- [WHAT THIS EXERCISE ASKS]
**a.** Answer these questions about the guide to the Abilis LDAP web interface, one answer per line:
(i) Which right do non-administrator users have by default?
(ii) Which two LDAP clients can be installed on a PC to reach the LDAP server?
(iii) In the system address book, which synchronised attributes cannot be edited?
**b.** List every command that the guide to the Abilis LDAP web interface shows typed at the ABILIS_CPX prompt. Give each command without its timestamp or prompt.
**c.** Carry on the guide to the Abilis LDAP web interface, starting right after its final sentence.

To access the LDAP web interface via a browser an Abilis User must be active, must have HTTP and LDAP parameters set to yes and must have HTTP and LDAP rights.

Using the admin account you need just to use the following command:

[21:29:04] ABILIS_CPX:s user:admin act:yes ldap:yes http:yes

COMMAND EXECUTED

If you use another account, remember to allow the HTTP rights too.

[21:49:08] ABILIS_CPX:s user:test act:yes ldap:yes http:yes

COMMAND EXECUTED

[21:49:35] ABILIS_CPX:a http rights id:2 user:test file:r dir:l

COMMAND EXECUTED

Non-administrator users by default have only the "read" right. The administrator has the full control.

If you want a LDAP account be also able to modify/create/remove contacts allowing it to have full rights then issue following commands:

[21:49:08] ABILIS_CPX:a ldap rights id:1 user:test grants:rwcd

COMMAND EXECUTED

[21:49:28] ABILIS_CPX:a ldap rights id:2 user:test grants:rwcd

COMMAND EXECUTED

[21:49:38] ABILIS_CPX:a ldap rights id:3 user:test grants:rw

COMMAND EXECUTED

Let's use admin account in this example, anyway you know how to use another account.

Log into the web interface as admin and click the "LDAP Address books" link.

Figure 52.7. Abilis main web page

Look at the LDAP administration page.

Figure 52.8. LDAP adminstration page

The administrator has full access to all the address books. The interface includes also the name of the Base DN for each address book. The interface also allows to import/export a single address book.

	Note
	To import/export the whole LDAP DB or to handle personal address books, visit the "Advanced LDAP administration" page. Although LDAP server includes disaster recovery features, a periodical backup (via exporting) of address books or the whole DB is suggested.

Click on contacts address book.

Figure 52.9. LDAP Contacts address book

Then you may add a new contact via the button.

Figure 52.10. Contact details

	Note
	In the system address book, synchronised attributes "commonName" and "telephoneNumber" cannot be edited, although having the "w" right.

To access LDAP server via a LDAP client install LDAPAdmin or JXplorer on a PC.

You also need an Abilis user that must have the LDAP parameter set to yes.

- [RECORDS SHOWN]
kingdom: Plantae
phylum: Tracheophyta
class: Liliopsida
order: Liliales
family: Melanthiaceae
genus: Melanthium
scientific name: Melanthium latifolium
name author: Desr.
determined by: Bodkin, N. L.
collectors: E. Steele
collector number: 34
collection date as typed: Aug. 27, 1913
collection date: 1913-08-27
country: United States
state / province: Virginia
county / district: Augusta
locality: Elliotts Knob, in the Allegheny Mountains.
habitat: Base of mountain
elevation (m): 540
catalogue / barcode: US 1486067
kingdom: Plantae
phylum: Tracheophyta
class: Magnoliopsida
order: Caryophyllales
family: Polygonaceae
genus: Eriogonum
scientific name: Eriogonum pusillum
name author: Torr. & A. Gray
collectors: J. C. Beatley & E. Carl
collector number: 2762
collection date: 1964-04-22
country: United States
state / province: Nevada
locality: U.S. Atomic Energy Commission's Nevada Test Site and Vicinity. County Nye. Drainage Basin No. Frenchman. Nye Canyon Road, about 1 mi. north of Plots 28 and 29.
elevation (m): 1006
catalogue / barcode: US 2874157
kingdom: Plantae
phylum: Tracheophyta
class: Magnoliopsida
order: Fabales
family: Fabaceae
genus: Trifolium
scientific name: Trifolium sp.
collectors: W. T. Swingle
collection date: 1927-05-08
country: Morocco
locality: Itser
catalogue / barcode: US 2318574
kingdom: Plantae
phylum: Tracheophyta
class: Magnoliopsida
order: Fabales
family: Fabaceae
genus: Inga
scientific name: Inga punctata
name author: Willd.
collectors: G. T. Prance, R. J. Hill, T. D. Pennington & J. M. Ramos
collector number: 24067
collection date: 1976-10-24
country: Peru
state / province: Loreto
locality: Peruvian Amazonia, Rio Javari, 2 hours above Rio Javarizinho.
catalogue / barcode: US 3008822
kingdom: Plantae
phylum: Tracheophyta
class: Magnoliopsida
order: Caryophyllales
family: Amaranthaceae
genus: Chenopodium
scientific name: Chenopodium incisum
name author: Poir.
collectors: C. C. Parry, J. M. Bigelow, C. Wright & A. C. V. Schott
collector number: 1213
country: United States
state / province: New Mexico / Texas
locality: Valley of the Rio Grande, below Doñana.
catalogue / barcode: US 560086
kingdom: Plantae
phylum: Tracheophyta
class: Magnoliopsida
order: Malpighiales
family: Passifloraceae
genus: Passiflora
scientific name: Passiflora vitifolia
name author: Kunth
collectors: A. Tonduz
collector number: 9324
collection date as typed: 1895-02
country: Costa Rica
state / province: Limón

- [ANSWERS PROVIDED]
**a.**
(i) The "read" right.
(ii) LDAPAdmin or JXplorer.
(iii) "commonName" and "telephoneNumber".

**b.**
s user:admin act:yes ldap:yes http:yes
s user:test act:yes ldap:yes http:yes
a http rights id:2 user:test file:r dir:l
a ldap rights id:1 user:test grants:rwcd
a ldap rights id:2 user:test grants:rwcd
a ldap rights id:3 user:test grants:rw

**c.**
Using the admin account you need just to use the following command:

[21:29:04] ABILIS_CPX:s user:admin act:yes ldap:yes

COMMAND EXECUTED

If you use another account, remember to allow LDAP rights too.

[21:49:08] ABILIS_CPX:s user:test act:yes ldap:yes

COMMAND EXECUTED

Non-administrator users by default have only the "read" right. The administrator has full control.

If you want a LDAP account be able also to modify/create/remove contacts allowing it to have full rights issue following commands.

[21:49:08] ABILIS_CPX:a ldap rights id:1 user:test grants:rwcd

COMMAND EXECUTED

[21:49:28] ABILIS_CPX:a ldap rights id:2 user:test grants:rwcd

COMMAND EXECUTED

[21:49:38] ABILIS_CPX:a ldap rights id:3 user:test grants:rw

COMMAND EXECUTED

Open LDAPAdmin and create a new connection.

Let's access as user "test".

Figure 52.11. LDAP admin connection page

Edit following parameters.

	Caution
	LDAP uses plain authentication on a non encrypted connection so use the account only in controlled networks or at least use an ad hoc LDAP account (a user that can just access LDAP) to avoid to share a password with other Abilis services for that user.

Figure 52.12. The address book viewed by LDAP admin tool

Add a new entry.

Figure 52.13. Adding a new entry

Add the obectClass organizationalPerson via the Objectclass combobox.

Figure 52.14. Add the objectClass

Edit attributes and set the Rdn as "cn=<common name>".

Figure 52.15. Edit attributes

	Note
	Use the Save button to save the entry, if you receive a message explaining that the operation cannot be completed, you may not have the permission to do such operation.